The graceful_shutdown_timeout_s parameter gives in-flight requests 30 seconds to complete before Ray forcefully kills the replica. Set this based on your worst-case inference time.

Testing the Endpoint

Once your service is running, test it with curl:

 1
 2
 3
 4
 5
 6
 7
 8
 9
10
# Single prediction
curl -X POST "http://localhost:8000/predict" \
  -H "Content-Type: application/json" \
  -d '{"text": "Ray Serve makes model deployment straightforward"}'

# Health check
curl http://localhost:8000/health

# Check Ray Serve status
serve status

Expected output from the predict endpoint:

1
{"label": "POSITIVE", "score": 0.9998}

You can also check autoscaling behavior by sending concurrent requests:

1
2
3
4
5
6
7
# Install hey for load testing
# go install github.com/rakyll/hey@latest

hey -n 200 -c 20 -m POST \
  -H "Content-Type: application/json" \
  -d '{"text": "testing autoscaling behavior"}' \
  http://localhost:8000/predict

Watch replicas scale up with serve status in another terminal. You should see the replica count climb as concurrent requests increase past the target_ongoing_requests threshold.

Common Errors and Fixes

RayServeException: Cannot call __init__ on a deployment handle

You called .bind() but passed arguments incorrectly. Make sure constructor arguments go inside .bind(arg1, arg2), not in the decorator.

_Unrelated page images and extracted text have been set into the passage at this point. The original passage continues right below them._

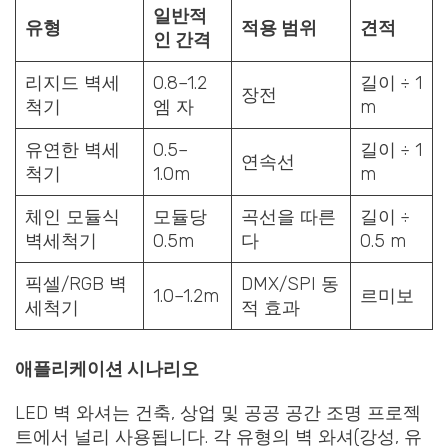
일반적
유형
적용 범위
견적
인 간격
리지드 벽세
0.8–1.2
길이 ÷ 1
장전
척기
엠 자
m
유연한 벽세
0.5–
길이 ÷ 1
연속선
척기
1.0m
m
체인 모듈식
모듈당
곡선을 따른
길이 ÷
벽세척기
0.5m
다
0.5 m
픽셀/RGB 벽
DMX/SPI 동
1.0–1.2m
르미보
세척기
적 효과
애플리케이션 시나리오
LED 벽 와셔는 건축, 상업 및 공공 공간 조명 프로젝
트에서 널리 사용됩니다. 각 유형의 벽 와셔(강성, 유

TypeError: check_health() must be a sync function

The check_health method cannot be async. Ray calls it in a synchronous context. Remove async from the method definition.

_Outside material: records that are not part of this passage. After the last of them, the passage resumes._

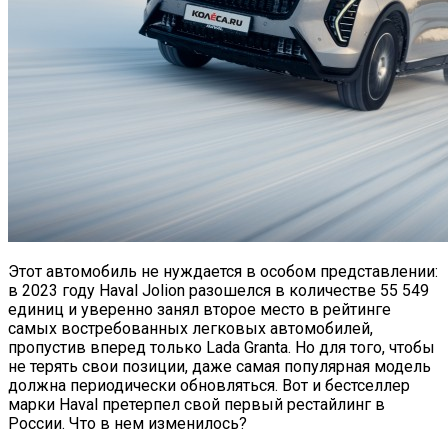
Этот автомобиль не нуждается в особом представлении:
в 2023 году Haval Jolion разошелся в количестве 55 549
единиц и уверенно занял второе место в рейтинге
самых востребованных легковых автомобилей,
пропустив вперед только Lada Granta. Но для того, чтобы
не терять свои позиции, даже самая популярная модель
должна периодически обновляться. Вот и бестселлер
марки Haval претерпел свой первый рестайлинг в
России. Что в нем изменилось?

ValueError: Batch size mismatch - expected N results, got M

Your @serve.batch method must return exactly one result per input. If your model returns a different number of outputs than inputs, you have a bug in your batching logic. Double-check that len(results) == len(texts) before returning.

RuntimeError: No available node to schedule this deployment

You requested more resources (GPUs/CPUs) than your Ray cluster has. Either reduce max_replicas, reduce num_gpus in ray_actor_options, or add more nodes to the cluster with ray start --address=<head-node>:6379.

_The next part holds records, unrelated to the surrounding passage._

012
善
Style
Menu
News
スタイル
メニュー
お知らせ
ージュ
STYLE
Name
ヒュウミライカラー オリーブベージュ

Replicas not scaling down after traffic drops

This is usually downscale_delay_s doing its job. The default is 600 seconds (10 minutes). If you want faster downscaling, reduce this value. Setting it below 30 seconds risks thrashing in bursty traffic patterns.

ImportError: cannot import name 'serve' from 'ray'

You need the serve extra: pip install "ray[serve]". The base ray package does not include Ray Serve.